After a nice, sedate ride back to my new apartment on Sunday, I did laundry and assembled furniture. All-in-all it was a fun, productive weekend though far too brief.

Friday, February 01, 2008

Where I do the nursing thing

Thursday was my first day taking on the total care of a patient on my unit. I wasn't that nervous as my preceptor was three feet away and this patient wasn't as high acuity as others I taken care of in the past. What was different was that I didn't have to ask the primary nurse to get medications for me or print the paperwork for blood draws for the lab. I was the primary nurse. I talked to the family on the phone, discussed the patient's status with the doctors, and endeared myself to at least one nurse on the night shift by bathing the patient before shift change. A good day.
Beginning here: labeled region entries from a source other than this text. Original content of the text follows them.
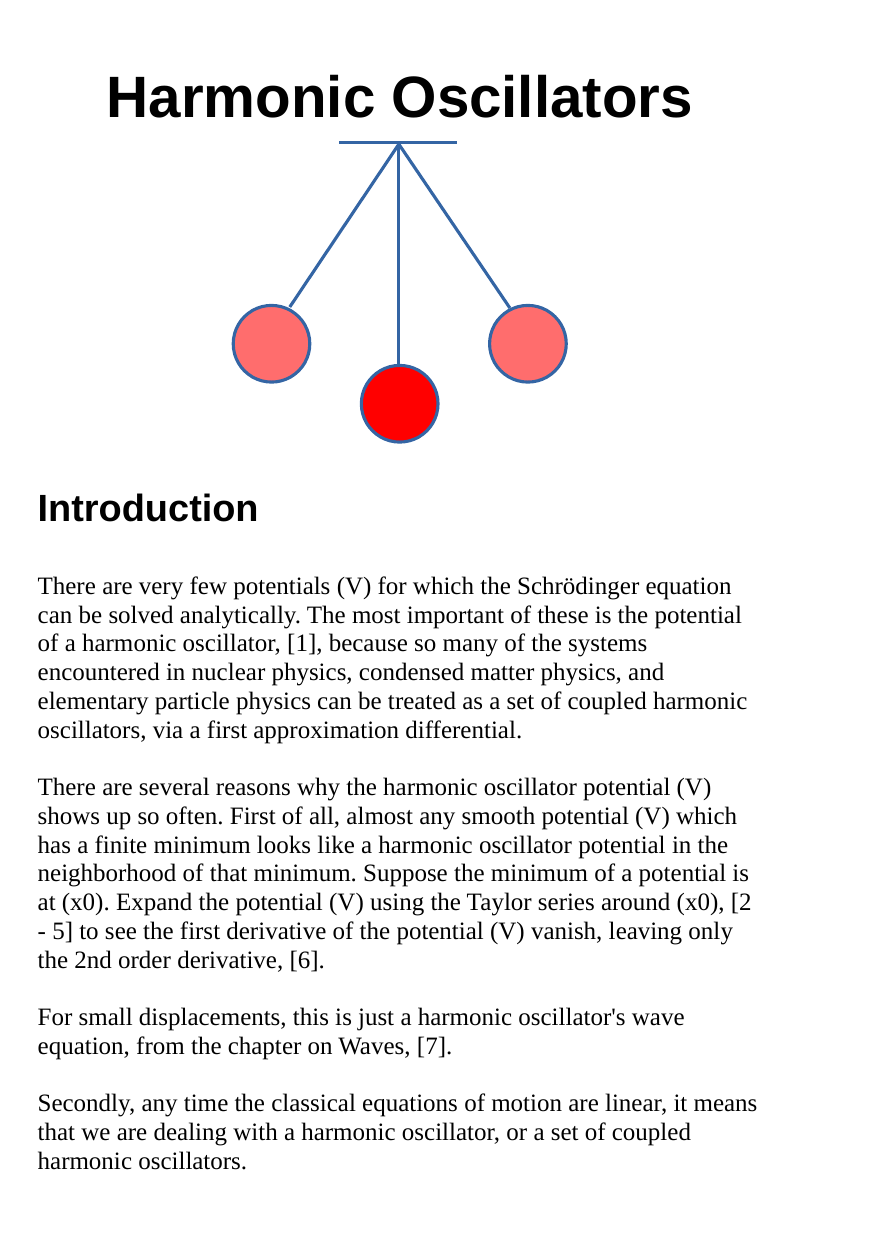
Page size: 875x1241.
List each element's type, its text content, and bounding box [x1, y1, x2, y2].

title Harmonic Oscillators [37, 62, 762, 129]
text There are very few potentials (V) for which the Schrödinger equation can be solved analytically. The most important of these is the potential of a harmonic oscillator, [1], because so many of the systems encountered in nuclear physics, condensed matter physics, and elementary particle physics can be treated as a set of coupled harmonic oscillators, via a first approximation differential. [37, 571, 762, 743]
text Secondly, any time the classical equations of motion are linear, it means that we are dealing with a harmonic oscillator, or a set of coupled harmonic oscillators. [37, 1088, 762, 1175]
text For small displacements, this is just a harmonic oscillator's wave equation, from the chapter on Waves, [7]. [37, 1002, 762, 1060]
subtitle Introduction [37, 486, 762, 530]
text There are several reasons why the harmonic oscillator potential (V) shows up so often. First of all, almost any smooth potential (V) which has a finite minimum looks like a harmonic oscillator potential in the neighborhood of that minimum. Suppose the minimum of a potential is at (x0). Expand the potential (V) using the Taylor series around (x0), [2 - 5] to see the first derivative of the potential (V) vanish, leaving only the 2nd order derivative, [6]. [37, 772, 762, 973]
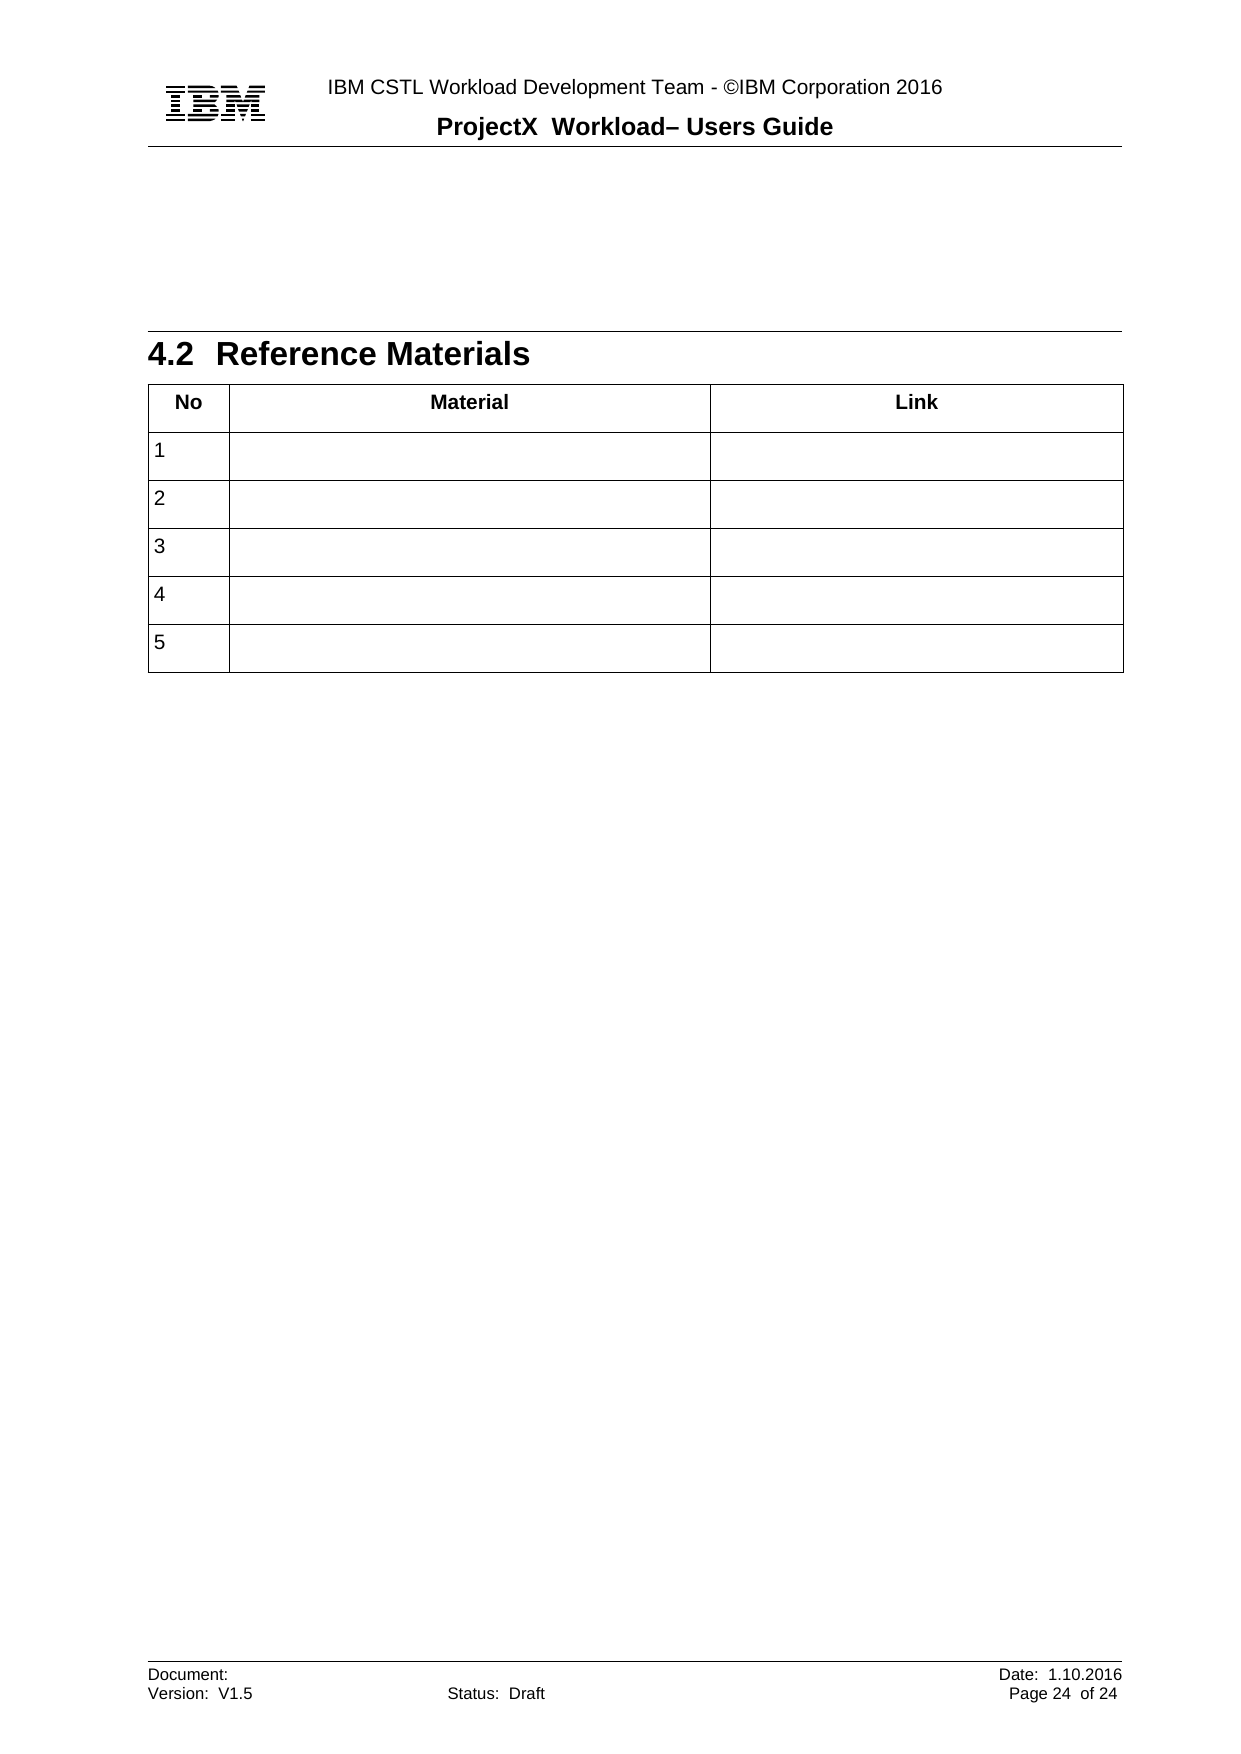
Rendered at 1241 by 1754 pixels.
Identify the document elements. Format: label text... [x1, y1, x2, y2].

table_cell 2 [149, 481, 229, 528]
table_cell [230, 433, 710, 480]
table_cell [230, 577, 710, 624]
table_cell [711, 577, 1123, 624]
table_cell 3 [149, 529, 229, 576]
table_cell [711, 481, 1123, 528]
table_cell 1 [149, 433, 229, 480]
subtitle Reference Materials [148, 332, 1122, 372]
table_cell [711, 625, 1123, 672]
table_cell [711, 433, 1123, 480]
table_header Material [230, 385, 710, 432]
table_cell 4 [149, 577, 229, 624]
table_cell [230, 481, 710, 528]
table_header No [149, 385, 229, 432]
table_cell [230, 529, 710, 576]
table_cell [230, 625, 710, 672]
table_cell [711, 529, 1123, 576]
table_header Link [711, 385, 1123, 432]
table_cell 5 [149, 625, 229, 672]
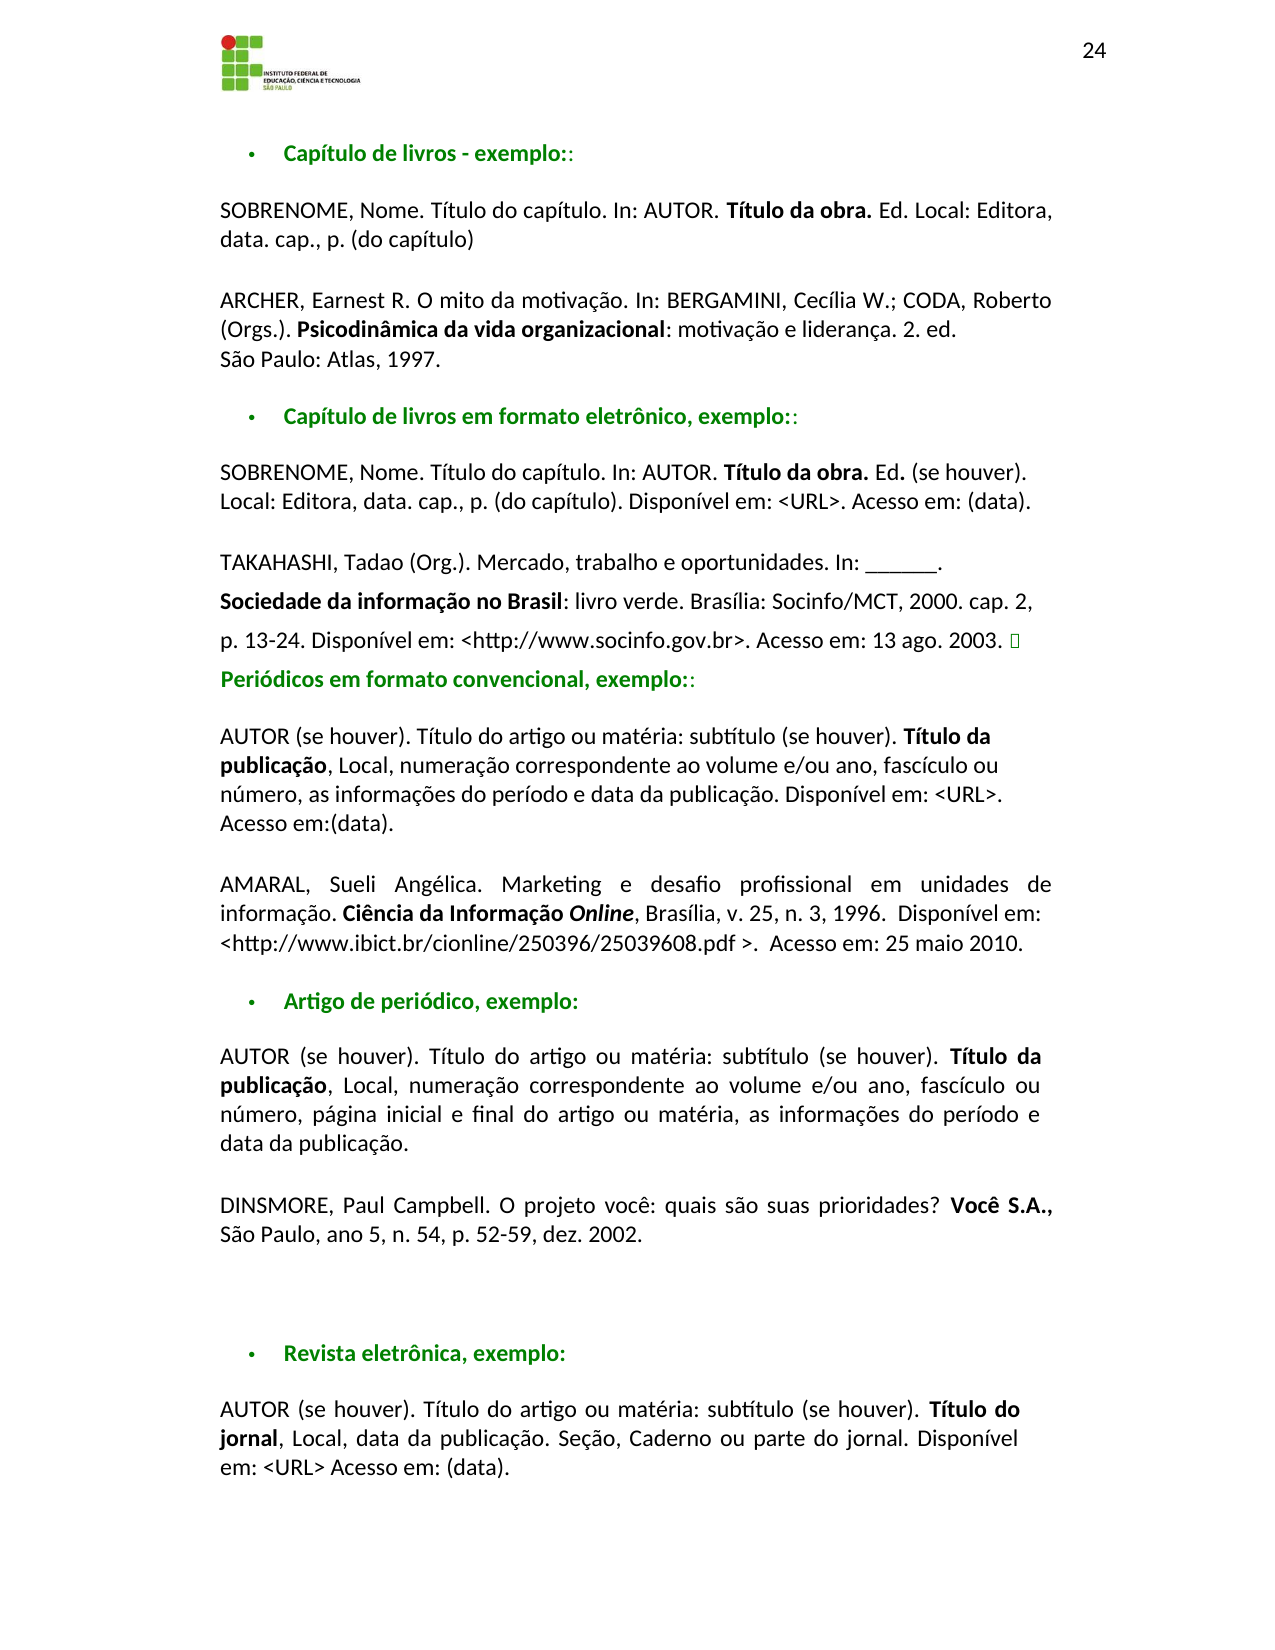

I haven't really talked about the unit where I work. It's called CVRR, cardiovascular recovery room. We get patients right out of surgery for coronary artery bypass grafts, heart valve repairs or replacements, dialysis fistulas, heart transplants, anything to do with the heart or vasculature. The idea is for the patients to be on our unit for a limited amount of time, around a day, before they move on to a regular intensive care unit (ICU) or a monitored floor (called telemetry or just tele). Right out of surgery, the primary concern is keep them hemodynamically stable (heart rate, cardiac output, blood pressure, etc. interacting well to maintain the patient) while they recover from the anesthesia. As soon as possible, we want them off the mechanical ventilator and moving about. There's a lot more to it than that but I'll save some for future posts and for a time when I actually understand it better!